Hugging Face and AMD Partner to Accelerate Models on CPU and GPU Platforms
Hugging Face and AMD announced a partnership aimed at optimizing and accelerating state-of-the-art AI models across AMD's CPU and GPU hardware platforms. The collaboration targets improved performance for models hosted and distributed through Hugging Face's ecosystem. This represents a strategic move to broaden hardware support beyond NVIDIA-dominated infrastructure in the AI/ML deployment landscape.
Graphcore and Hugging Face Launch New Lineup of IPU-Ready Transformers
Graphcore and Hugging Face announced a collaboration to make transformer models compatible with Graphcore's Intelligence Processing Unit (IPU) hardware. The partnership expands the set of Hugging Face models that can run natively on IPU infrastructure. This represents an effort to broaden the hardware ecosystem available for transformer model inference and training beyond GPUs.

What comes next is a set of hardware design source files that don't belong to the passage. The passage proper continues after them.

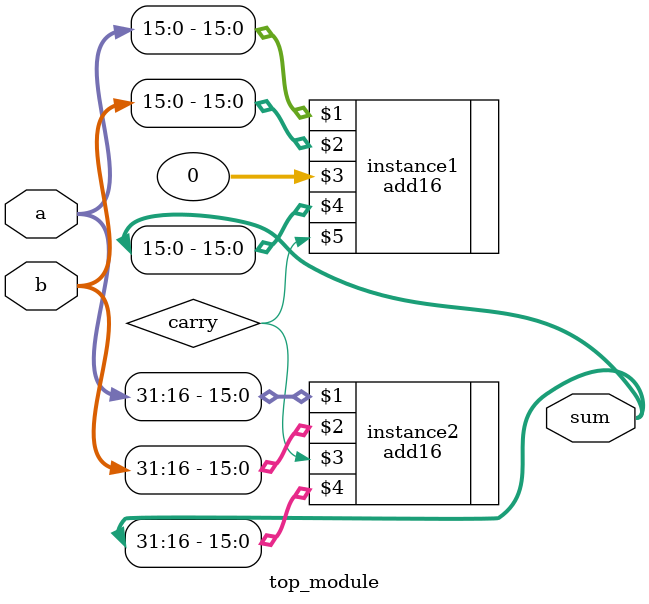
<source format=v>
module top_module(
    input [31:0] a,
    input [31:0] b,
    output [31:0] sum
);

// wire[15:0] lower;
// wire[31:16] upper;
wire carry;

add16 instance1(a[15:0], b[15:0], 0, sum[15:0], carry);
add16 instance2(a[31:16], b[31:16], carry, sum[31:16]);

endmodule

</source>
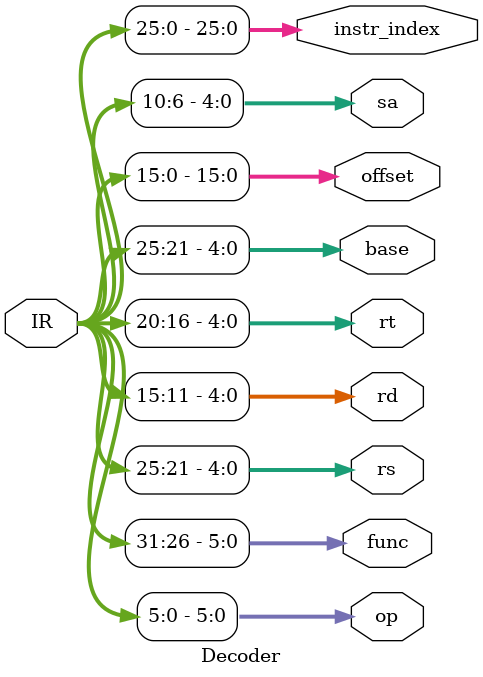
<source format=v>
`timescale 1ns / 1ps


module Decoder(
    input [31:0] IR,
    output reg [5:0] op,
    output reg [5:0] func,
    output reg [4:0] rs,
    output reg [4:0] rd,
    output reg [4:0] rt,
    output reg [4:0] base,
    output reg [15:0] offset,
    output reg [4:0] sa,
    output reg [25:0] instr_index
    );

    always @(*) begin
        op <= IR[5:0];
        func <= IR[31:26];
        rs <= IR[25:21];
        rt <= IR[20:16];
        rd <= IR[15:11];
        base <= IR[25:21];
        offset <= IR[15:0];
        sa <= IR[10:6];
        instr_index <= IR[25:0];
    end

endmodule

</source>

Accelerating Hugging Face Transformers with AWS Inferentia2
Hugging Face published a blog post detailing how to accelerate Transformer model inference using AWS Inferentia2, Amazon's second-generation ML inference chip. The post covers integration patterns between the Hugging Face ecosystem and the Neuron SDK for deploying models on Inferentia2 hardware. This represents a practical guide for enterprise and cloud-based inference deployment using dedicated AI accelerators.
Hugging Face and NVIDIA Launch Training Cluster as a Service
Hugging Face and NVIDIA are announcing a joint 'Training Cluster as a Service' offering, providing managed GPU cluster access for AI model training. The collaboration aims to lower the barrier for organizations to access large-scale training infrastructure without managing hardware directly. This represents a strategic partnership between a major AI platform and a leading GPU manufacturer to address enterprise training infrastructure needs.
Intel and Hugging Face Partner to Democratize Machine Learning Hardware Acceleration
Intel and Hugging Face announced a partnership aimed at making hardware acceleration for machine learning more accessible. The collaboration focuses on optimizing Hugging Face models and tools to run efficiently on Intel hardware. This represents an early-stage industry alignment between a major chip manufacturer and the dominant open-source ML model hub.